* _PROMPT A_:
Answer these questions about the article on Dhaka's slum population:
(i) Within how many years would nearly half of Dhaka's population find themselves living in slums?
(ii) How many slums did the 2005 study by the Centre for Urban Studies count?
(iii) When is the result of the government's census on slums and floating population due?

* _DOCUMENT SECTION_:
--- START ---

The ignored population

Slum population in the city is increasing with each day. But, lack of proper planning by the government and influence by vested quarters, initiatives to rehabilitate slum dwellers has failed miserably. Saad Hammadi reveals the underlying problems

Sanaul Haque

Sanaul Haque

In the next five years, nearly half of Dhaka’s population would find themselves living in the squalid slums. With no rehabilitation of slum dwellers in sight and a rising urban migration, such a situation is imminent, urban planners fear. This would not only expand the economic disparity but also create more tension in the society.
Nearly 37.5 per cent of Dhaka’s population or 3.5 million people resided in 4,966 slums as early as in 2005, according to a study by the Centre for Urban Studies. Urban planners say the slum population has surged up to 44 per cent of the city’s current population. The government initiated a census on slums and floating population in April this year, the result of which is due in December.

--- END ---

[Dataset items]
--- START ---

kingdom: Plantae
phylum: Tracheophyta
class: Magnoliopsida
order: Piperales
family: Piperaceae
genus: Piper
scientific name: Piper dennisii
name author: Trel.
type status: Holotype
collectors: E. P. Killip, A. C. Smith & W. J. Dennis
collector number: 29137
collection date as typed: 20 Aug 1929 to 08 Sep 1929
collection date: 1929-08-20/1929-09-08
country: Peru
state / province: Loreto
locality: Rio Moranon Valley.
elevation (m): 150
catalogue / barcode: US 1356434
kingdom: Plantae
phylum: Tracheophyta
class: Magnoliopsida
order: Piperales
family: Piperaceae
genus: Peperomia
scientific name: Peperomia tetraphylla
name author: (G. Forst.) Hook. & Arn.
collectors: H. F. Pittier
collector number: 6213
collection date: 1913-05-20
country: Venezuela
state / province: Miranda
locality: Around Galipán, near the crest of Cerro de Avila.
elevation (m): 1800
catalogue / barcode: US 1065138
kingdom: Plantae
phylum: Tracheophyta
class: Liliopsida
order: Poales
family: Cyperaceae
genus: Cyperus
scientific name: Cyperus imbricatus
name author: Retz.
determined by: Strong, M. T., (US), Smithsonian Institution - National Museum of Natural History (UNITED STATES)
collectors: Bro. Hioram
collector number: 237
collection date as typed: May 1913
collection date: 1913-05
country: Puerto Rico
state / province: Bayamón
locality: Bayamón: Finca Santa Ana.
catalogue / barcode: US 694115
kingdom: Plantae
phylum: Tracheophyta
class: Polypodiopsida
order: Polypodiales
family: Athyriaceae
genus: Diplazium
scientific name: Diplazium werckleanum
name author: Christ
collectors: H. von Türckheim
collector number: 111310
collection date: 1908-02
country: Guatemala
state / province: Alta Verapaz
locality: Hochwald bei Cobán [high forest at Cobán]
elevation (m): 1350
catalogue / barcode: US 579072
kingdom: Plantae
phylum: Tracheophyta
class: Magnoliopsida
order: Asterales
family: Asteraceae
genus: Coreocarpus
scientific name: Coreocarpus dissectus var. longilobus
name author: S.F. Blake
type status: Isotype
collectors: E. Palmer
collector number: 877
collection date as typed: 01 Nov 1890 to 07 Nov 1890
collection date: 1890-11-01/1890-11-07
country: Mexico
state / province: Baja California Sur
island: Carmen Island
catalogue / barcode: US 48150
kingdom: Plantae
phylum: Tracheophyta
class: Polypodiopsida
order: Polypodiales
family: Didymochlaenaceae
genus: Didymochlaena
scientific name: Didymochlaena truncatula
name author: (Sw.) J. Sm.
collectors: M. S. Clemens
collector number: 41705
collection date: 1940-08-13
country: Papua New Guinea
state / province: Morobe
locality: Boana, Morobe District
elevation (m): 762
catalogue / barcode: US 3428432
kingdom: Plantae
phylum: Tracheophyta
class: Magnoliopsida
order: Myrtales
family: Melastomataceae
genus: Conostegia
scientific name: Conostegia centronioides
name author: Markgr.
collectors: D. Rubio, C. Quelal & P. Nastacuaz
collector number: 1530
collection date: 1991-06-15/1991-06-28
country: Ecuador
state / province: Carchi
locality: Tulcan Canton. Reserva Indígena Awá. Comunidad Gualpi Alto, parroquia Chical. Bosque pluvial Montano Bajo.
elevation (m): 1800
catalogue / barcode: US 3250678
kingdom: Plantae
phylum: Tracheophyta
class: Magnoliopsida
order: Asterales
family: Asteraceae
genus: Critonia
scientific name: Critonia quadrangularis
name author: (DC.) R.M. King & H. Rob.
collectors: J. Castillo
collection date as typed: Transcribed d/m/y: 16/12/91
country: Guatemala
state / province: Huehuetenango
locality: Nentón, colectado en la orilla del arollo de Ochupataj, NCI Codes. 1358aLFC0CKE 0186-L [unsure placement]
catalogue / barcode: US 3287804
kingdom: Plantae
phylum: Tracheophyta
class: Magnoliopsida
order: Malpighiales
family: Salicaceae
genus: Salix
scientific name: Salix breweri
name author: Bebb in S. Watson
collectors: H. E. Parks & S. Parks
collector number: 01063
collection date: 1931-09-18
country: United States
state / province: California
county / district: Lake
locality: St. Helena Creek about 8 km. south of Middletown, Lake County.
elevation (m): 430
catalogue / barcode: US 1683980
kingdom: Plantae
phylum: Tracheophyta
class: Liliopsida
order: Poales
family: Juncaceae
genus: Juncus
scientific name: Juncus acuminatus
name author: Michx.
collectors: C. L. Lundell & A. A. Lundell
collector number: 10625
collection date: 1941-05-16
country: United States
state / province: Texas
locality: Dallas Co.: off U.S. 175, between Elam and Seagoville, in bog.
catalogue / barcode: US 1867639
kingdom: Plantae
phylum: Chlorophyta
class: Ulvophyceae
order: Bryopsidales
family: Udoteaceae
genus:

--- END ---

* _PROMPT B_:
Reproduce the records, starting at the first line of the records and ending at the line that contains "collector number: 6213". Include both of those lines.

* _EXPECTED OUTPUT A_:
(i) Five years
(ii) 4,966
(iii) December

* _EXPECTED OUTPUT B_:
kingdom: Plantae
phylum: Tracheophyta
class: Magnoliopsida
order: Piperales
family: Piperaceae
genus: Piper
scientific name: Piper dennisii
name author: Trel.
type status: Holotype
collectors: E. P. Killip, A. C. Smith & W. J. Dennis
collector number: 29137
collection date as typed: 20 Aug 1929 to 08 Sep 1929
collection date: 1929-08-20/1929-09-08
country: Peru
state / province: Loreto
locality: Rio Moranon Valley.
elevation (m): 150
catalogue / barcode: US 1356434
kingdom: Plantae
phylum: Tracheophyta
class: Magnoliopsida
order: Piperales
family: Piperaceae
genus: Peperomia
scientific name: Peperomia tetraphylla
name author: (G. Forst.) Hook. & Arn.
collectors: H. F. Pittier
collector number: 6213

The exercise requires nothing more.